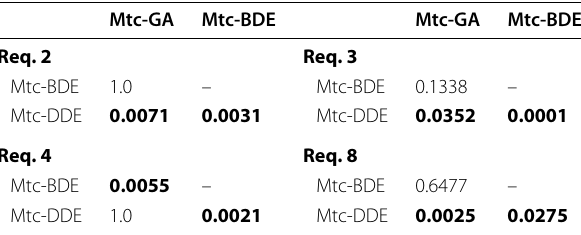
Table 12 Dunn test with Bonferroni α correction for the hit values in Table 11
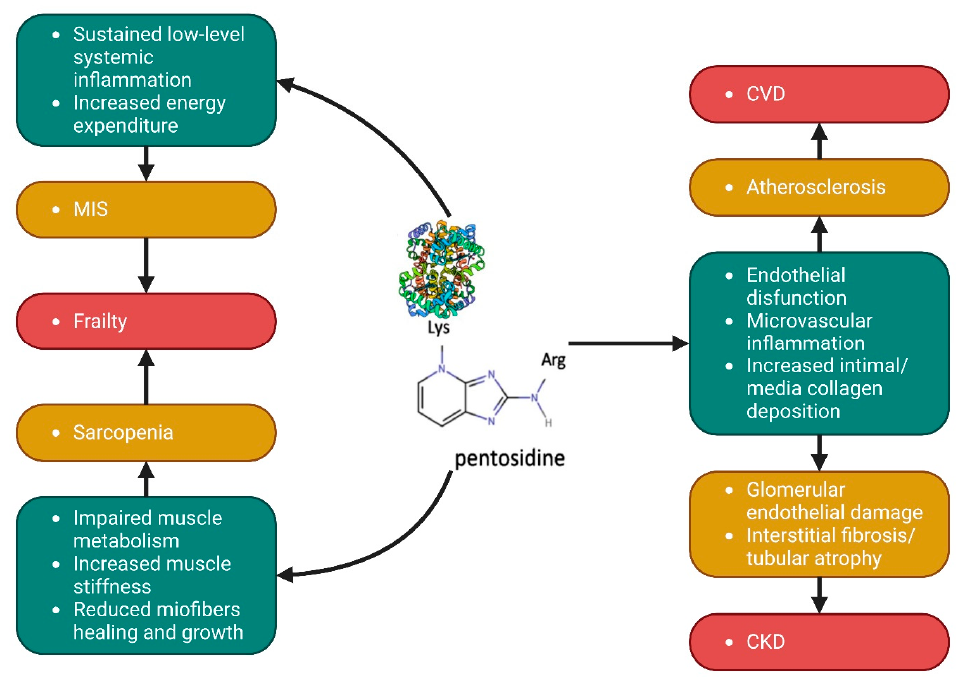
Figure 3. The influence of AGEs on nutrition, as well as muscle, cardiovascular, and kidney health. Note: MIS: malnutrition–inflammation syndrome; CVD: cardiovascular disease; CKD: chronic kidney disease. Modified protein surface models are based on the structure of human hemoglobin (PDB ID 1COH).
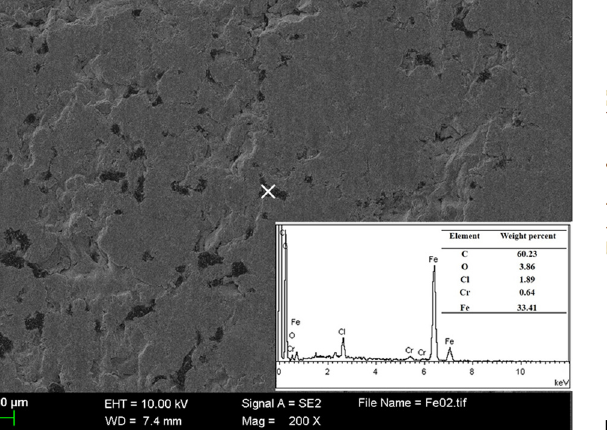
Figure 11: SEM micrographs and EDX spectra of cylinder liner specimens after test.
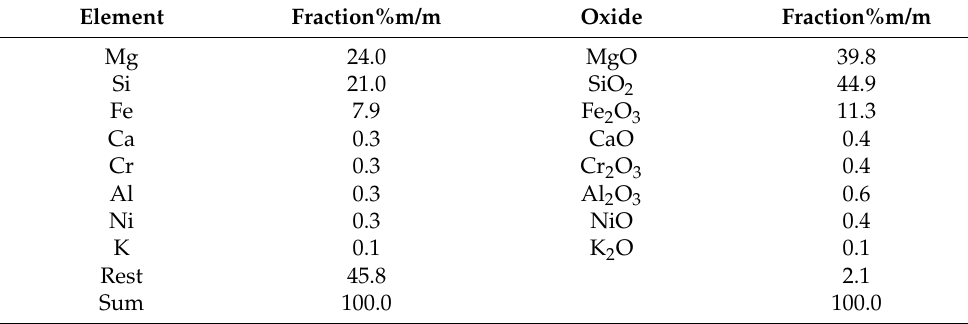
Table 1. Typical chemical analysis of a serpentine sample from the Record Ridge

──────────────────────────────

▶ **TASK DIRECTIONS**
Pictures stay out; everything else in the listing above gets restated word for word.

▶ **RESULT OF THE EXERCISE**
Table 12 Dunn test with Bonferroni α correction for the hit values in Table 11
Figure 3. The influence of AGEs on nutrition, as well as muscle, cardiovascular, and kidney health. Note: MIS: malnutrition–inflammation syndrome; CVD: cardiovascular disease; CKD: chronic kidney disease. Modified protein surface models are based on the structure of human hemoglobin (PDB ID 1COH).
Figure 11: SEM micrographs and EDX spectra of cylinder liner specimens after test.
Table 1. Typical chemical analysis of a serpentine sample from the Record Ridge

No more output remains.